ONU diz que 31 morreram na repressão em Mianmar

sexta-feira, 7 de dezembro de 2007 19:30 BRST
 

Por Jason Szep

BOSTON (Reuters) - A repressão do regime militar às manifestações pró-democracia de setembro em Mianmar mataram 31 pessoas, o triplo da contagem oficial, segundo um relatório divulgado na sexta-feira pelo brasileiro Paulo Sérgio Pinheiro, relator oficial da ONU para questões de direitos humanos.

De acordo com ele, cerca de 4.000 pessoas foram detidas, das quais aproximadamente mil permanecem presas.

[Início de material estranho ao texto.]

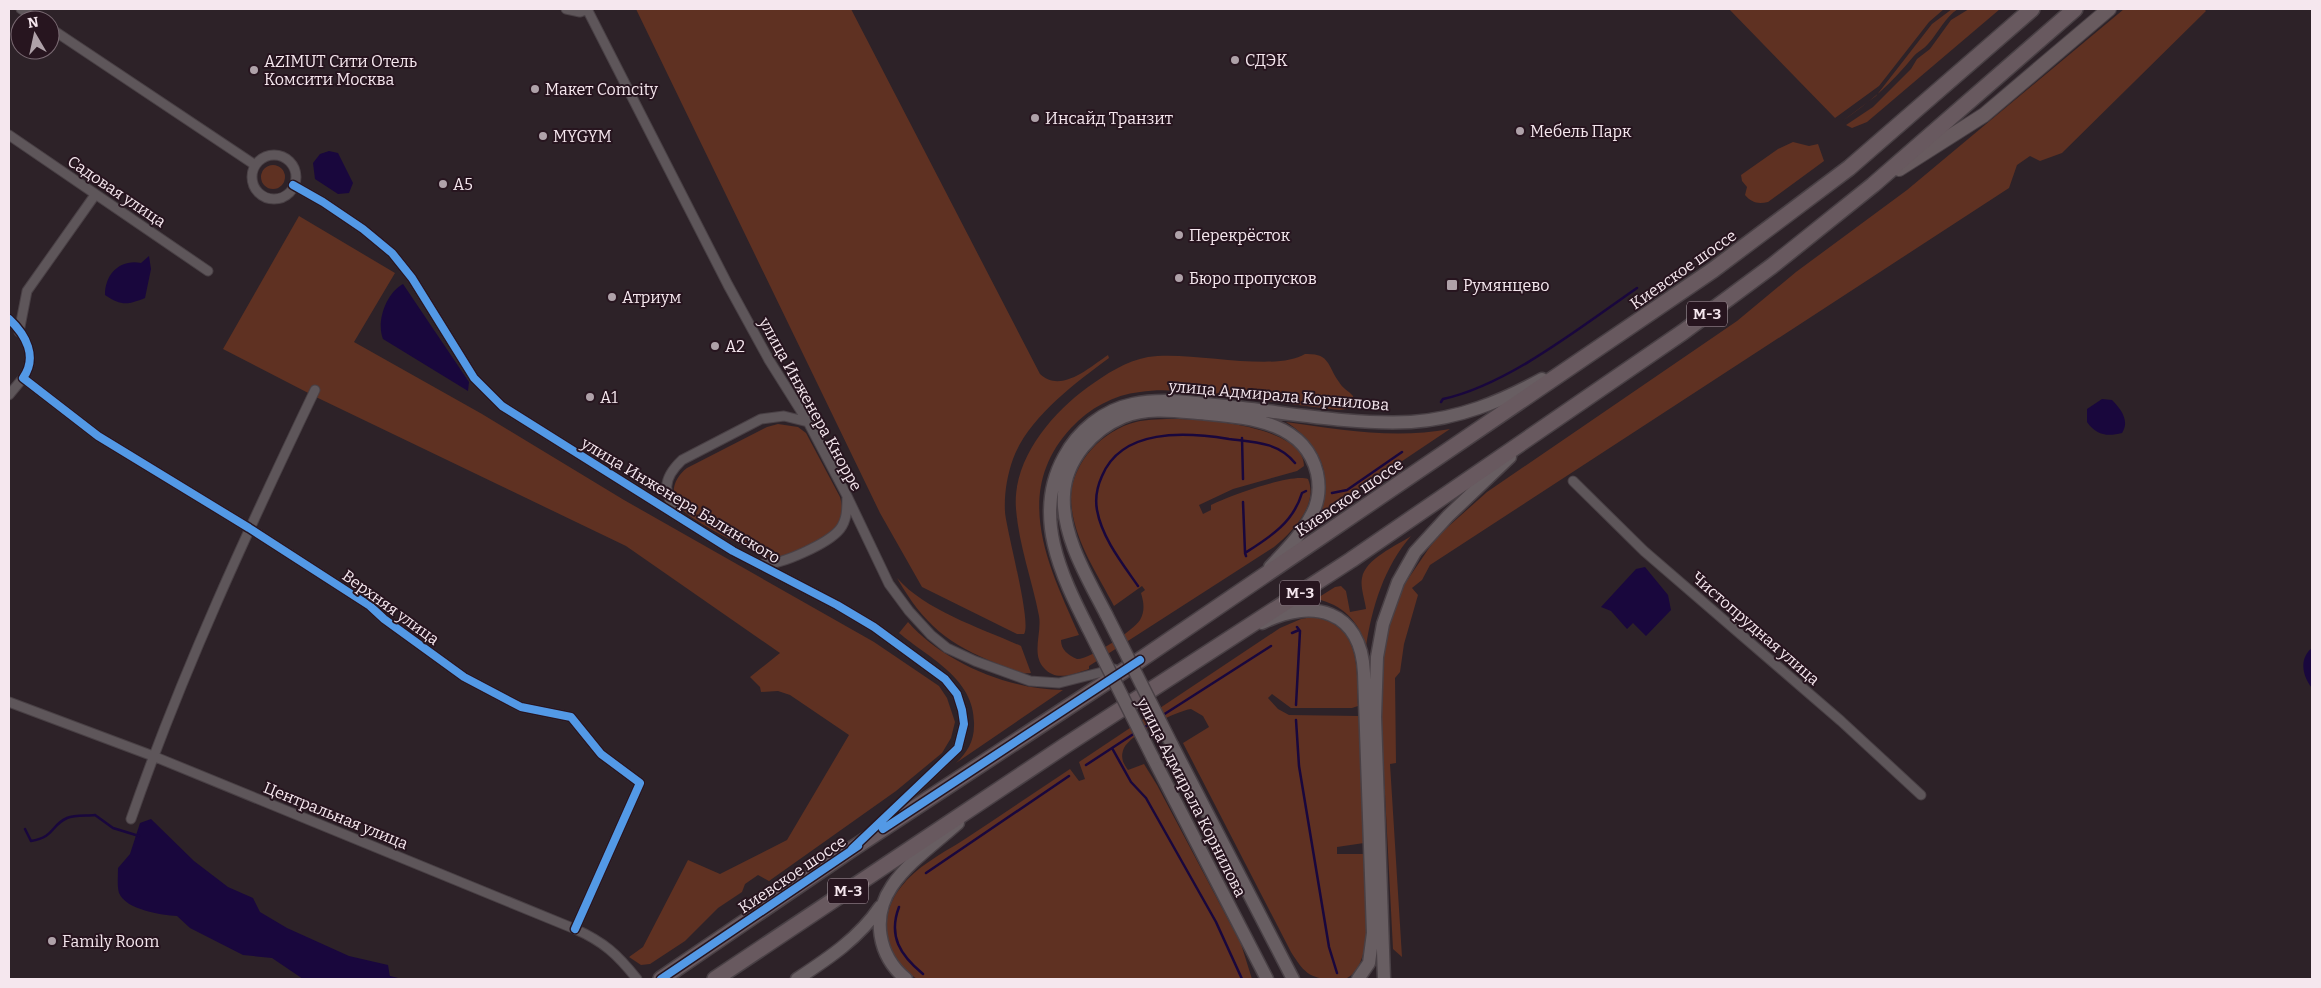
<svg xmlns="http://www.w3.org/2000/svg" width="2321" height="988" font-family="Bitter,serif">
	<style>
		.green { fill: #5f3122 }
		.water { fill: #19073d }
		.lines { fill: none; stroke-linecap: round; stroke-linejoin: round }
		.stream { stroke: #19073d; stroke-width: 2.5 }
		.street-casing { stroke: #494045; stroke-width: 11 }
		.secondary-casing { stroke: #494045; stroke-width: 15 }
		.primary-casing { stroke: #494045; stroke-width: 16 }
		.highway-casing { stroke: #494045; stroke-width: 18 }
		.street { stroke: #5e565a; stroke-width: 9 }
		.secondary { stroke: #685e62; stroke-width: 12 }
		.primary { stroke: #685b5f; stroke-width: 14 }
		.highway { stroke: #68595f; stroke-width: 15 }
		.secondary-bridge-casing { stroke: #494045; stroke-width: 15; stroke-linecap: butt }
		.secondary-bridge { stroke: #685e62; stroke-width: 12 }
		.cycleway-casing { stroke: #27151f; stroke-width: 11 }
		.cycleway { stroke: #5399e6; stroke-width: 8 }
		.poi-dot { fill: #afa2a9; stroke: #27151f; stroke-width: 2 }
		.labels { text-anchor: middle; stroke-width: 4; stroke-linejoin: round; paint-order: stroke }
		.shield { fill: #27151f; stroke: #b7a8b0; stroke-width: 1 }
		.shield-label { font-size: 15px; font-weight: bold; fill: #f5e7ee }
		.poi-label { font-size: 16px; fill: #f5e7ee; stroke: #27151f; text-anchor: start }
		.street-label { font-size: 16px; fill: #f5e7ee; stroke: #27151f }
	</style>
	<rect width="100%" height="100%" fill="#2d2228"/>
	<path class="green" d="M636 9H851L1040 374C1061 394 1090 367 1108 355L1109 358C1075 383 1028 418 1013 459 1007 476 1004 494 1005 512 1007 533 1032 623 1024 634H1017L922 587 880 513Z
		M1729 9H1944L1929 22 1879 86 1835 118Z
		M1952 9H1958C1945 17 1939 32 1928 44 1924 49 1917 52 1913 57 1891 84 1870 102 1841 122L1876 96 1932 24Z
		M1969 9H2000L1867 122 1852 128 1846 125 1873 107 1911 69 1917 59 1930 49 1951 20Z
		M2124 9H2204L2206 11 2062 153 2040 161 2030 156 2017 165 2009 188 1430 565 1422 580 1412 588 1418 595 1404 644 1400 672 1395 678 1396 763 1390 764 1402 957 1393 949 1381 717 1383 658 1392 614 1404 585 1429 548 1441 533 1487 492 1737 321 1796 272 1907 190Z
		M1793 142 1809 146 1818 144 1824 161 1768 202C1758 204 1752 203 1745 195L1747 187 1742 181 1741 175 1778 149Z
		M261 177a12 12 0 1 1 24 0a12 12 0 1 1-24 0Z
		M299 216 395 273 354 342 482 414 624 500 874 642 939 686 947 698 955 722 951 738 942 753 896 791 769 881 758 875 745 884 742 892 718 908 685 941 650 964 641 965 629 957 643 947 688 860 720 874 787 840 849 735 790 695 778 691 761 692 760 687 750 677 780 653 626 546 318 398 223 349Z
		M1305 354C1330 353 1327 365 1339 382 1342 388 1349 391 1353 396L1354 408 1339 410C1298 405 1257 399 1215 395 1190 392 1165 388 1140 392 1113 395 1090 408 1071 428 1011 493 1049 567 1079 635L1061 640C1061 650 1068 655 1077 659 1089 660 1134 630 1140 620 1145 611 1144 603 1141 593L1145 590 1142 586 1114 606C1097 573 1071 536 1071 497 1072 462 1103 430 1136 422 1167 414 1304 420 1304 466L1297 471 1233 489 1199 505 1203 514 1211 510V505C1229 496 1291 473 1308 479 1319 505 1292 532 1274 547L1089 666V669C1073 674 1056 682 1044 668 1031 654 1042 633 1039 616 1032 580 1019 546 1016 509 1012 460 1051 414 1088 387 1106 374 1126 361 1148 357 1190 350 1274 373 1305 354Z
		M1286 422C1341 430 1395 439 1450 429L1320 516C1334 476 1321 444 1286 422Z
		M778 424 798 427 806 433 840 497C843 508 844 519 837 527 829 536 788 557 777 558 771 559 766 558 761 555 742 545 689 521 678 505 669 492 675 477 687 468L767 427Z
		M1411 536C1384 567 1372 607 1366 647 1360 622 1342 604 1316 599L1335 587 1341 586 1346 591 1350 612 1366 609C1365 600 1360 587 1362 578 1365 559 1396 546 1411 536Z
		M897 578C926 611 981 628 1021 646L1031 673C1022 675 1007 667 998 664 948 644 924 625 897 578Z
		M1312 617C1361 624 1357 668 1358 706L1352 708H1291L1272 694 1268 698 1278 709 1289 715 1359 716 1364 843 1337 847V854H1364C1365 882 1377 963 1347 978 1343 980 1337 979 1332 979 1309 979 1303 971 1291 952L1183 743 1209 727 1203 716 1191 709C1176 711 1131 734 1124 748 1120 757 1123 763 1128 770L1144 764 1157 785 1241 944 1252 979H917C885 958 876 918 901 887 916 867 941 854 962 841 998 817 1034 793 1070 769L1079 781 1085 779 1079 762 1280 628 1301 619Z
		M908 622C943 662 1009 690 1063 690L956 763C967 753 974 741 974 726 976 679 930 659 899 633Z"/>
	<path class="water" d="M329 151 338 153 353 183 349 193 338 194 315 179 313 163 320 154Z
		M149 256 151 269 145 298C128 305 121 306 105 295 105 274 120 259 141 263Z
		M403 284 469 382 468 391 383 339C376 322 386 293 403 284Z
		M2102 399 2112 400C2121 409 2130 421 2122 433 2107 437 2096 435 2087 422V409Z
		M1645 567 1668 595 1671 610 1646 636 1633 623 1627 629 1611 611 1601 607 1636 569Z
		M2312 648V688C2302 676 2299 658 2312 648Z
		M151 819 194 861 228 887 253 898 260 912 287 928 349 956 388 965 390 977 384 979H303L272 958 243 955 190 928 177 916C162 915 126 910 119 893 117 886 118 876 118 868L130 854 140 823Z"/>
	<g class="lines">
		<path class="stream" d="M1441 402 1443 399C1508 385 1582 326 1637 288
			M1242 438 1243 479
			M1332 493 1347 490 1402 452
			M1243 502 1245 552
			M1246 556 1245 553C1270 537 1293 523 1302 493L1306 491
			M1138 586C1122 563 1102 538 1097 510 1095 499 1097 487 1102 476 1122 428 1185 432 1229 439 1254 442 1278 442 1295 463
			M1292 633 1299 630
			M1296 705 1300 631 1297 627
			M1163 715 1271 646
			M1296 720 1299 766 1329 947 1337 973
			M1142 729 1154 721
			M1112 748 1131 782 1146 798 1216 922 1242 979
			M1086 765 1135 733
			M25 829 31 841C55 837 51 825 67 818 75 815 87 816 95 815L113 828 139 836
			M926 873 1069 776
			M899 907C888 936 900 955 923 974
			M389 977 397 979"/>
		<g class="street-casing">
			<path id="street" d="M21 9 38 20
				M566 9 580 12 588 9
				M587 9 728 285 769 360 808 422 847 496 889 584 909 611 931 635 947 648 975 661 1030 681 1059 683 1114 669
				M50 28 255 165
				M9 135 208 271
				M252 177a22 22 0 1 1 44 0a22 22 0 1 1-44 0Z
				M293 185 323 202 363 229 392 253 412 278 474 378 502 406 733 551 837 605 874 627 945 679 957 694 962 710 964 724 958 748 879 824
				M9 319C26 335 38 357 23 378L98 436 249 528 370 606 384 619 464 677 521 707 571 717 601 754 640 783 575 929
				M19 332 27 291 95 195
				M9 395 23 378
				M1573 481 1644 551 1841 721 1921 795
				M677 515C664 492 661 480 682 460L761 419 784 416 808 422
				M762 564C780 566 829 543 840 529 847 520 847 509 847 498
				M9 702 153 756 575 929C604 942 617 954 637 979
				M131 819C182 672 248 530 315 390"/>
		</g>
		<g class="secondary-casing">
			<path id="secondary" d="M1106 614C1088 579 1061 535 1064 494 1066 460 1092 430 1123 417 1150 406 1181 412 1209 414 1252 418 1305 423 1317 473 1320 487 1319 501 1312 514 1302 534 1286 550 1270 567
				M1262 623C1312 598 1361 609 1364 673L1373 933 1369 963 1358 979
				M1088 628C1061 575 1032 515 1064 457 1078 431 1103 410 1133 404 1160 398 1188 402 1215 405 1280 411 1346 425 1411 422 1458 419 1500 402 1542 379
				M1172 745 1293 979
				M1153 758 1267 979
				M797 979C829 958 859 938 880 907
				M906 979C878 956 871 917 892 886 908 862 936 843 958 823
				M1384 979 1375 717 1377 657 1383 624 1398 582 1415 552 1448 516 1510 457"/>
		</g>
		<g class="primary-casing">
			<path id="primary" d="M1899 169 1984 115 2109 9"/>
		</g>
		<g class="highway-casing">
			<path id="highway" d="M661 979 852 849 1140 660 1713 270 1849 168 2032 9
				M715 979 1066 745 1351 560 1683 332 1772 266 1873 185 2075 9"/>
		</g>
		<use href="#street" class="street"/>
		<use href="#secondary" class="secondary"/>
		<use href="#primary" class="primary"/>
		<use href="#highway" class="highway"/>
		<g class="secondary-bridge-casing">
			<path id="secondary-bridge" d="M1106 614 1172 745
				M1088 628 1153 758"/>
		</g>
		<use href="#secondary-bridge" class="secondary-bridge"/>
		<g class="cycleway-casing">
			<path id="cycleway" d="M293 185 323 202 363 229 392 253 412 278 474 378 502 406 733 551 837 605 874 627 945 679 957 694 962 710 964 724 958 748 852 849
				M9 319C26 335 38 357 23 378L98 436 249 528 370 606 384 619 464 677 521 707 571 717 601 754 640 783 575 929
				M883 829 1140 660
				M661 979 858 846"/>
		</g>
		<use href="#cycleway" class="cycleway"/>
	</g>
	<g class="poi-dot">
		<circle cx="1235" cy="60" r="5"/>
		<circle cx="254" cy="70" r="5"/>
		<circle cx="535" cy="89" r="5"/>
		<circle cx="1035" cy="118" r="5"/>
		<circle cx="1520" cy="131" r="5"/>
		<circle cx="543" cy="136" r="5"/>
		<circle cx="443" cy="184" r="5"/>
		<circle cx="1179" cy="235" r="5"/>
		<circle cx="1179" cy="278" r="5"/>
		<rect x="1446" y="279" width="12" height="12" rx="2.5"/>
		<circle cx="612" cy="297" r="5"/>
		<circle cx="715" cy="346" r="5"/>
		<circle cx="590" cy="397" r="5"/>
		<circle cx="52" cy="941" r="5"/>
	</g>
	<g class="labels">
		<g class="shield">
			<rect x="1687" y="301.5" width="40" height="25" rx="4"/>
			<rect x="1280" y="580.5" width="40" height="25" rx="4"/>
			<rect x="828" y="878.5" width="40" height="25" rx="4"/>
		</g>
		<g class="shield-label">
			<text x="1707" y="319">М-3</text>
			<text x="1300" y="598">М-3</text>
			<text x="848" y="896">М-3</text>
		</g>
		<g class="poi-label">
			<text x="1245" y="66">СДЭК</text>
			<text x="264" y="67">AZIMUT Сити Отель<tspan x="264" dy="18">Комсити Москва</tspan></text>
			<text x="545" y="95">Макет Comcity</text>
			<text x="1045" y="124">Инсайд Транзит</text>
			<text x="1530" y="137">Мебель Парк</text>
			<text x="553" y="142">MYGYM</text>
			<text x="453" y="190">А5</text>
			<text x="1189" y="241">Перекрёсток</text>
			<text x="1189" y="284">Бюро пропусков</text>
			<text x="1463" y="291">Румянцево</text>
			<text x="622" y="303">Атриум</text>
			<text x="725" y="352">А2</text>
			<text x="600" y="403">А1</text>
			<text x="62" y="947">Family Room</text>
		</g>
		<g class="street-label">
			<text transform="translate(117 191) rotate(34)" y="6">Садовая улица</text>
			<text transform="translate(1683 269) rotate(-35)" y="6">Киевское шоссе</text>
			<text transform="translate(1279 395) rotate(5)" y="6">улица Адмирала Корнилова</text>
			<text transform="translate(811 404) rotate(61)" y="6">улица Инженера Кнорре</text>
			<text transform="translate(1349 497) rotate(-34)" y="6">Киевское шоссе</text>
			<text transform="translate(681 500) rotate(31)" y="6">улица Инженера Балинского</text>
			<text transform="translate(391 607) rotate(36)" y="6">Верхняя улица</text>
			<text transform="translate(1756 628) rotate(41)" y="6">Чистопрудная улица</text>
			<text transform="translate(1192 797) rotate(63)" y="6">улица Адмирала Корнилова</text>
			<text transform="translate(336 815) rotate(22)" y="6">Центральная улица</text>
			<text transform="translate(792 874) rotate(-34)" y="6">Киевское шоссе</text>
		</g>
	</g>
	<rect width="2321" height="988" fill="none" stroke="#f5e7ee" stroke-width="20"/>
	<g transform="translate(35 35) rotate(351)"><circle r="24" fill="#27151f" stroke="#796972"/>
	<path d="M0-4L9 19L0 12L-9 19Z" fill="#afa2a9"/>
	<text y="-8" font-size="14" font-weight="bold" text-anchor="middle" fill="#f5e7ee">N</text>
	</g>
</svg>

O relatório de 77 páginas, a ser apresentado na terça-feira que vem ao Conselho de Direitos Humanos da ONU, diz que o regime militar usou "força excessiva" e violou "as regras fundamentais do direito internacional".

Pinheiro esteve em Mianmar entre os dias 11 e 15 de novembro, o que resultou num dos relatos mais completos até agora sobre a repressão às manifestações, as maiores no país desde 1988, lideradas por monges budistas.

De acordo com a imprensa oficial birmanesa, o governo admitiu apenas dez mortes. Depois, Pinheiro afirmou ter ouvido das autoridades que 15 pessoas haviam morrido, e ele próprio descobriu provas de que outras 16 pessoas haviam sido assassinadas.

O relatório, ao qual a Reuters teve acesso, cita ao menos 74 casos em que o governo desconhece ou não informa o paradeiro de pessoas.

Pinheiro escreveu que a polícia usou armas de fogo, balas de borracha, gás lacrimogêneo, granadas de fumaça, pedaços de pau, cassetetes e até estilingues contra os manifestantes.

Contrariando a versão oficial de que 2.927 pessoas foram detidas, Pinheiro afirmou que houve 4.000 detenções, sendo que entre 500 e 1.000 pessoas continuavam detidas quando da redação do texto. Entre os presos, disse o brasileiro, havia 106 mulheres, inclusive seis monjas.

Pinheiro descreveu enormes centros informais de detenção e disse haver relatos críveis de uma área especial para punições, as "celas dos cães dos militares", na famosa prisão de Insein, em Yangon.

Trata-se de um conjunto de nove pequenas celas de quatro metros quadrados, guardadas constantemente por 30 cães. Seus presos, segundo o relatório, são mantidos em condições degradantes, sem ventilação ou banheiro, dormindo em colchões finos e autorizados a tomar banho, com água fria, apenas uma vez a cada três dias, durante cinco minutos.